# Bredl's Reptile Park



## angel_saza (Jan 24, 2007)

Has anybody been to Bredl's Reptile Park near Renmark? I went there on Tuesday and the owner has trained one of his monkeys to be friendly. It jumped on my shoulder and went through my pockets! It also had the nerve to unzip and go through my mum's handbag.. it threw her lighter on the ground... hee hee.

Quite a few herps there, obviously, and lots of other things. It's a shame it looks a bit unkept, with weeds and stuff around.


----------



## Jozz (Jan 24, 2007)

Yeah, I live near there. It is a shame. I have been there a few times. The monkeys are hilarious! Also a shame they don't have any vens anymore. Wish I could own a little reptile park! My house is close to being a zoo anyway!!!


----------



## angel_saza (Jan 24, 2007)

Yeah, i noticed there were a few empty enclosures. I wanted to show my mum what an olive python looked like, but there wasn't one there anymore. Also, i saw a young snake and it was labelled as a reticulated python.. is that right? it might have said it was a boa, but im pretty sure it said it was a retic. I wouldn't have a clue to look at it as i haven't looked much into snake species.


----------



## chaps76 (Jan 25, 2007)

Yeah ive been there.. 
Stood and watched the monkeys for ages..
I have some photos somewhere, taken there from about ten years ago. 
Back then from memory it was pretty good..

I`ll see if I can find the photo`s!!!


----------



## krusty (Jan 25, 2007)

i have been there,always wanted to go as seen on tv and it looked realy good any way finaly got there and thought after a 5hr trip what a waste of time and it should be closed down as the animals where keeped in worse conditions than most pet shops in vic and thats saying something as some of them are bad.....jmo.

# # #

# Tasks:
1) Edit the rows starting with the line with "class: Magnoliopsida" and going on through the end of the rows, swapping "common name" for "vernacular name" and keeping everything else the same.
2) Write the next part of the forum thread about Bredl's Reptile Park, following on from its final post.

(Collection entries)
# # #

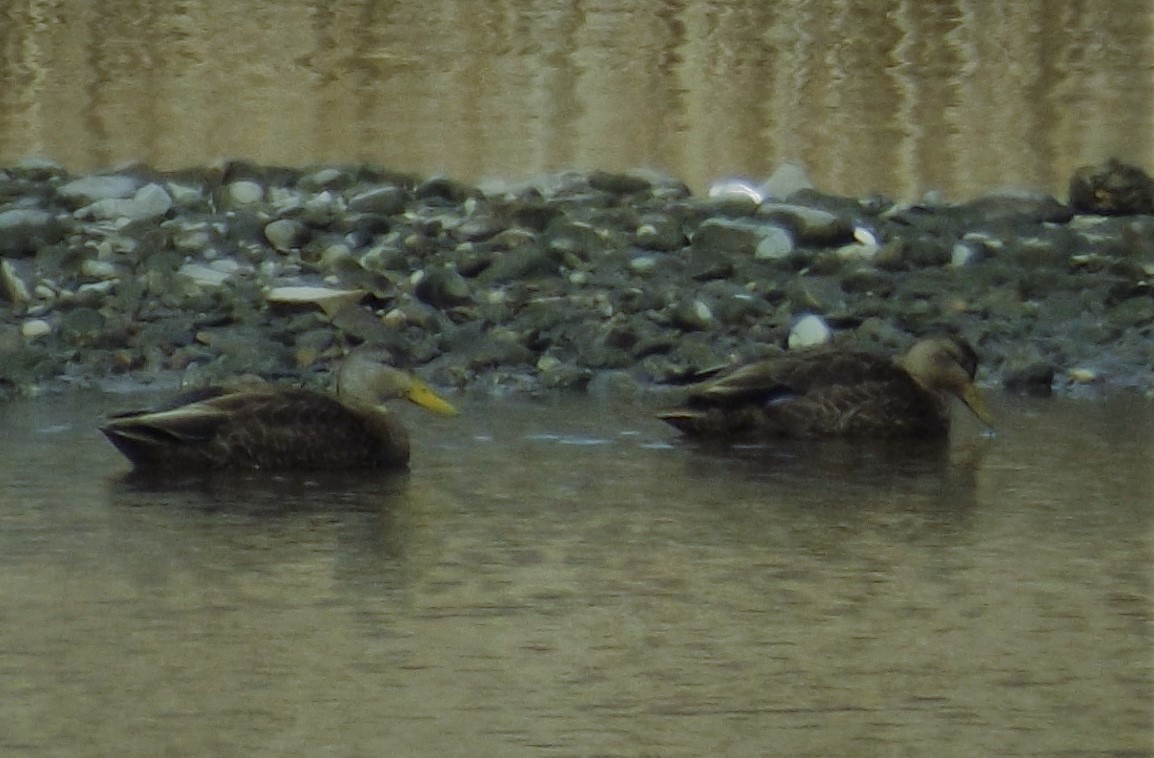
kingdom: Animalia
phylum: Chordata
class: Aves
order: Anseriformes
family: Anatidae
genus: Anas
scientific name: Anas rubripes
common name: American black duck
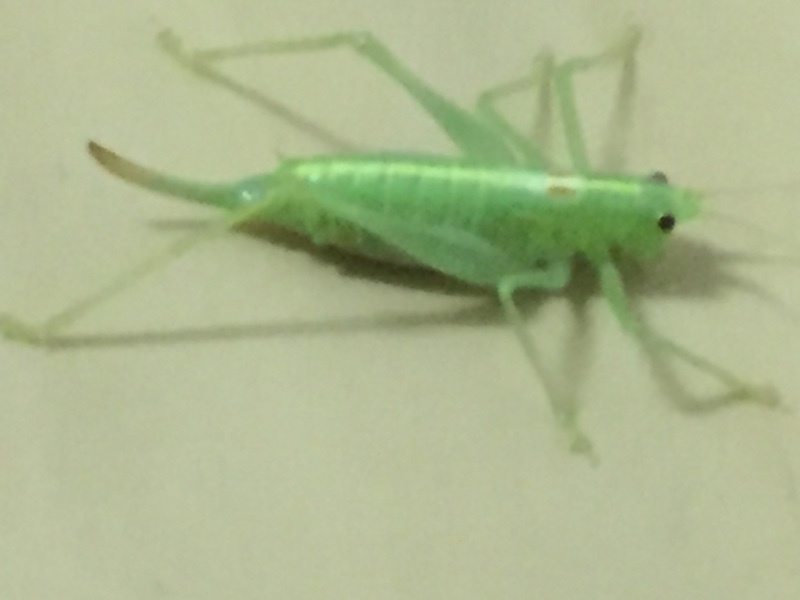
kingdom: Animalia
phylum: Arthropoda
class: Insecta
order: Orthoptera
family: Tettigoniidae
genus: Meconema
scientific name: Meconema meridionale
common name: Southern oak bush-cricket
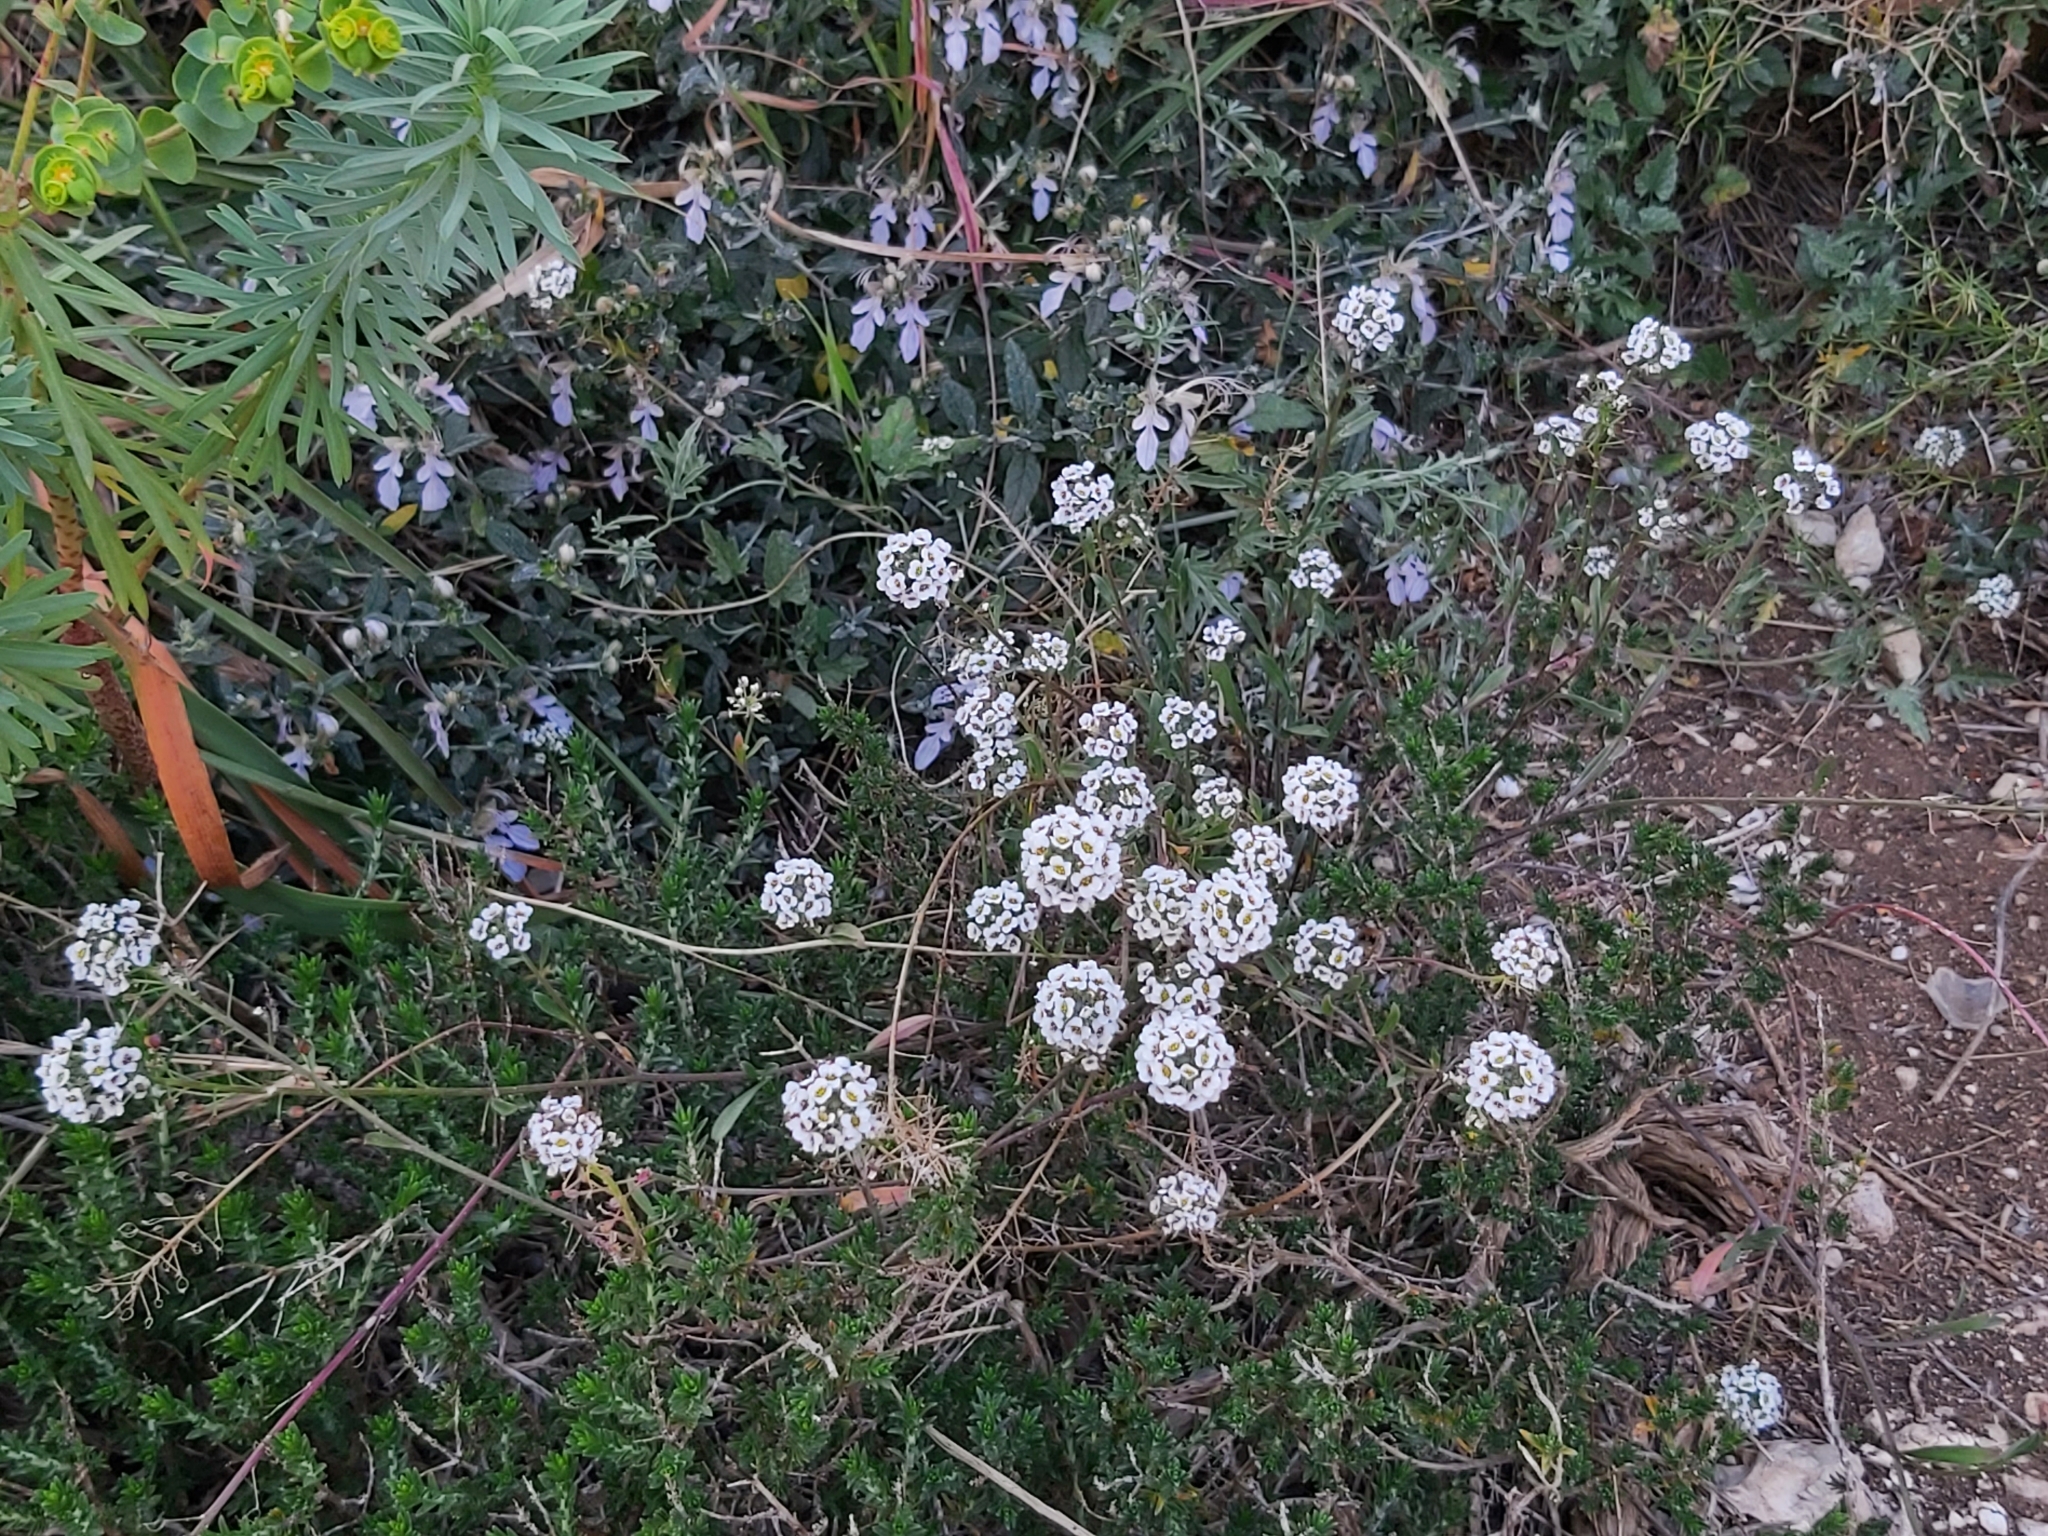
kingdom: Plantae
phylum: Tracheophyta
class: Magnoliopsida
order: Brassicales
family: Brassicaceae
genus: Lobularia
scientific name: Lobularia maritima
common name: Sweet alison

# # #

# Answers to each task:
1)
class: Magnoliopsida
order: Brassicales
family: Brassicaceae
genus: Lobularia
scientific name: Lobularia maritima
vernacular name: Sweet alison

2)
----------



## Jozz (Jan 25, 2007)

Yeah, it's not good. They don't seem to care at all about the place. You can do anything you want when your there! Last time when we were leaving, they were about to lock the front door. They didn't even know we were in there, and there was another couple in there too!


----------



## leighroyaus (Jan 25, 2007)

i live not far from there, yet to go in tho, want to one day tho


----------



## MoreliaMatt (Jan 25, 2007)

havent been there in years but when i last did it was great! 

no more vens???? then wheres the fun in that!


----------



## angel_saza (Jan 26, 2007)

I wasn't impressed with the conditions either.. i think the snake house was the worst. Those enclosures really need to be revamped. I did notice that one half was closed for renovations, so maybe they are fixing it all up.

But i could imagine that there's not alot of money floating around there to have the enclosures in tip top condition. It's not a zoo where they have sponsers from huge companies.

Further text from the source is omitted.